A interioridade é reconhecida na exterioridade por ser o relacionamento com tudo e todos que estão fora de nós que revela a riqueza da diversidade que nos faz experimentar a liberdade inerente ao mundo. E a exterioridade é reconhecida na interioridade por ser na comunhão que acontece no íntimo de cada um de nós que experimentamos a Grande Felicidade que provém de quando nos sentimos unidos apesar da nossa diversidade. E um exemplo disso são os ambientes virtuais.
A minha experiência do crescimento que assistimos dos ambientes virtuais, sobretudo após a pandemia da Covid-19, não tem sido muito positiva. Os “quadradinhos” em que nos encontramos quando queremos estar juntos, não produz de todo o mesmo efeito que experimentamos quando estamos fisicamente presentes, onde o contacto com o outro acontece a três dimensões e com os cinco sentidos. Porém, o espaço virtual que criamos quando contemplamos a nós mesmos e os outros naqueles “quadradinhos” contém a interioridade e exterioridade de cada um, tornando-se literalmente num espaço do nós que engloba a unidade na diversidade presente em cada um. Ou seja, um ambiente virtual pode demonstrar visualmente a possibilidade do nós que transcende qualquer binarização de interioridade e exterioridade presentes em cada um.
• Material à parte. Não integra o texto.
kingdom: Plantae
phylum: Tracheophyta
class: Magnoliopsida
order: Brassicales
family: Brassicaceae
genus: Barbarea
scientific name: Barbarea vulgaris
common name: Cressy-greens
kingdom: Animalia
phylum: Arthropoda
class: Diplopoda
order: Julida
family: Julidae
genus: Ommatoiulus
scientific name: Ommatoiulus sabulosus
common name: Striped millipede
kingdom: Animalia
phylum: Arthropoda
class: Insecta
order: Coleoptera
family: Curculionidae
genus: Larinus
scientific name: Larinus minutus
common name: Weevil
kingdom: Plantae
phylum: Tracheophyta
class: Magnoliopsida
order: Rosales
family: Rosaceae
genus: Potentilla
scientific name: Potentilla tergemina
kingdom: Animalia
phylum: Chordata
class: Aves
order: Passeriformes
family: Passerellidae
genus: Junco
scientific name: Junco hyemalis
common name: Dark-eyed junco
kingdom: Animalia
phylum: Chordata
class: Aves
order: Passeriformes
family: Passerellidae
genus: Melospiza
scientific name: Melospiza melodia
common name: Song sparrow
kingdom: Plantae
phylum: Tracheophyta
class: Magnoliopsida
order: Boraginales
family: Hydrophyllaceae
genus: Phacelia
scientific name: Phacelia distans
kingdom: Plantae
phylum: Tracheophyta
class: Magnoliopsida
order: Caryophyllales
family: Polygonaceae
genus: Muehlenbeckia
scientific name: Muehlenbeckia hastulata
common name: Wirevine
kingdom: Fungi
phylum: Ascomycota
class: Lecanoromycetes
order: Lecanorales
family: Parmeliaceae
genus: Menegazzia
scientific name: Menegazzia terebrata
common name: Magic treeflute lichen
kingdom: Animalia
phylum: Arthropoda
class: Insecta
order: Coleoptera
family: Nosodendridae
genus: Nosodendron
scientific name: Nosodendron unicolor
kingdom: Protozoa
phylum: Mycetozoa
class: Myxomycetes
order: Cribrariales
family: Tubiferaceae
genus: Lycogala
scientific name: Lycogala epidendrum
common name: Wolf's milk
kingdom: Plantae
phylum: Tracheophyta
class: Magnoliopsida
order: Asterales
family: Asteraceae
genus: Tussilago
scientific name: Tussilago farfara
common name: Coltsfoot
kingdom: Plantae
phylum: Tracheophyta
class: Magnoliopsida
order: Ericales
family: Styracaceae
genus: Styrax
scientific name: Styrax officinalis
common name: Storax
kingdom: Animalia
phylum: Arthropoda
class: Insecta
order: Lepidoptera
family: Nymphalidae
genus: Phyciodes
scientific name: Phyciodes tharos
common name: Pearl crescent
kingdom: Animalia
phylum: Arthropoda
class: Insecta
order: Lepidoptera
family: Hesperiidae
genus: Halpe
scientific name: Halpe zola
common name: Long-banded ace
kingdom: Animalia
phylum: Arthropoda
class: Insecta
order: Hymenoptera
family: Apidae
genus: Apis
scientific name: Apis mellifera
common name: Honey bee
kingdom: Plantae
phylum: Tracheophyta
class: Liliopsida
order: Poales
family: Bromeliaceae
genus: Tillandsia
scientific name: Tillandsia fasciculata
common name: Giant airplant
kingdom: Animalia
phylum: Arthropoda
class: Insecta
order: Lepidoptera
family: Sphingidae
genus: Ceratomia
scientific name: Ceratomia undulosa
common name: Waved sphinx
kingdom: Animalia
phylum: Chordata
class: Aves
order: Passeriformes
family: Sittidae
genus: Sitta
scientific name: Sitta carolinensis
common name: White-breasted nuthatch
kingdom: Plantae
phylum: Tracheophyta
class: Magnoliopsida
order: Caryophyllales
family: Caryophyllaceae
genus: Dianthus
O mundo caminha para a beleza da unidade na diversidade de pessoas, experiências, pensamentos, de tal forma que torna a tentativa de dar vida a qualquer sistema binário, obsoleta. E a profundidade última desta unidade na diversidade é a experiência que fazemos de Deus-Trindade, Deus-em-Comunhão, que nos torna pessoas-como-comunhão, sendo isso que significa sermos imagem Sua. Nesse sentido, no futuro, creio que veremos o sistema binário obsoleto evoluir para um sistema trinitário revigorante.